> **Entries from a dataset**
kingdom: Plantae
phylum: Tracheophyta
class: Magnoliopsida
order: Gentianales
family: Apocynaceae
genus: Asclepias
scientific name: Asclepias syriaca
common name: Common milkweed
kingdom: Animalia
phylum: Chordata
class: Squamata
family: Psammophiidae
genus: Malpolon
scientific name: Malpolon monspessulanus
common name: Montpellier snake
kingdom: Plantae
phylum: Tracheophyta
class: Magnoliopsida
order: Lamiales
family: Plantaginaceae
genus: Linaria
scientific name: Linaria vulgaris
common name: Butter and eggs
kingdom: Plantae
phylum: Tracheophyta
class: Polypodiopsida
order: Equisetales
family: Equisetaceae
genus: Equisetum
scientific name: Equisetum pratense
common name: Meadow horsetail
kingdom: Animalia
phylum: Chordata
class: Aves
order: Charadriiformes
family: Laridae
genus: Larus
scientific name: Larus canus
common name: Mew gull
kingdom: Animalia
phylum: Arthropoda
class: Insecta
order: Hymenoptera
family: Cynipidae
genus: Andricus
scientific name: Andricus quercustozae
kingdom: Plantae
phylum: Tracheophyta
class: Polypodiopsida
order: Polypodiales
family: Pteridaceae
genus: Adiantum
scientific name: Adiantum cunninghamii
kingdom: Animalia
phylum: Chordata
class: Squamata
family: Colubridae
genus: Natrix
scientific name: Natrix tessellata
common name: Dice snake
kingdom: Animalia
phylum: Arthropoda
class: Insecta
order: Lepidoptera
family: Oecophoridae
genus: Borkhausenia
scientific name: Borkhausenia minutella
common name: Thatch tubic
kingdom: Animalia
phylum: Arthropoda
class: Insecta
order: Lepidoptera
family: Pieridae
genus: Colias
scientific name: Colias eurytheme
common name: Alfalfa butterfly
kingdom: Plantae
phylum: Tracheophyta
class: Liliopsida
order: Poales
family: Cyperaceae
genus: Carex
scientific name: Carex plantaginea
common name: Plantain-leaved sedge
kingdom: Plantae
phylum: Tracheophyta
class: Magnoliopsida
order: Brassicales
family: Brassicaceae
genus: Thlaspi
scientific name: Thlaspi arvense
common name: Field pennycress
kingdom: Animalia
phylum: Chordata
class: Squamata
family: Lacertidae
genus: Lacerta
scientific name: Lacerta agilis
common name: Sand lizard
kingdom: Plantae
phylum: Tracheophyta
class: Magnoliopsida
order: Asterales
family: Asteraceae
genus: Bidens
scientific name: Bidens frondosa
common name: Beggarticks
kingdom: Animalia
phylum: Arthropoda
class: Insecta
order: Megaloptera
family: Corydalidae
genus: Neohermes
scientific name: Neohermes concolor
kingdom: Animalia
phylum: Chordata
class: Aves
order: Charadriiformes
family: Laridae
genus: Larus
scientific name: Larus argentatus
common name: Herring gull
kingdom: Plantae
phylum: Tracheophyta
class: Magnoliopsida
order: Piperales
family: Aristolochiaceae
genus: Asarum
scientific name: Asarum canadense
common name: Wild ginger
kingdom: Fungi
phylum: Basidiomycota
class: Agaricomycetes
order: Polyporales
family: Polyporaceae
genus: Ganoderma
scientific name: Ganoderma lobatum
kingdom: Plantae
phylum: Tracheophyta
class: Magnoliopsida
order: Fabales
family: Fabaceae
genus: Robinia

> **Problem requirements**
Format everything from the first item down through the line containing "order: Equisetales" as a two-column CSV with the columns "rank" and "name". Give one row per line, put each value in its own quoted field, and turn any line breaks into spaces.

> **Response to this task**
rank,name
"kingdom:","Plantae"
"phylum:","Tracheophyta"
"class:","Magnoliopsida"
"order:","Gentianales"
"family:","Apocynaceae"
"genus:","Asclepias"
"scientific name:","Asclepias syriaca"
"common name:","Common milkweed"
"kingdom:","Animalia"
"phylum:","Chordata"
"class:","Squamata"
"family:","Psammophiidae"
"genus:","Malpolon"
"scientific name:","Malpolon monspessulanus"
"common name:","Montpellier snake"
"kingdom:","Plantae"
"phylum:","Tracheophyta"
"class:","Magnoliopsida"
"order:","Lamiales"
"family:","Plantaginaceae"
"genus:","Linaria"
"scientific name:","Linaria vulgaris"
"common name:","Butter and eggs"
"kingdom:","Plantae"
"phylum:","Tracheophyta"
"class:","Polypodiopsida"
"order:","Equisetales"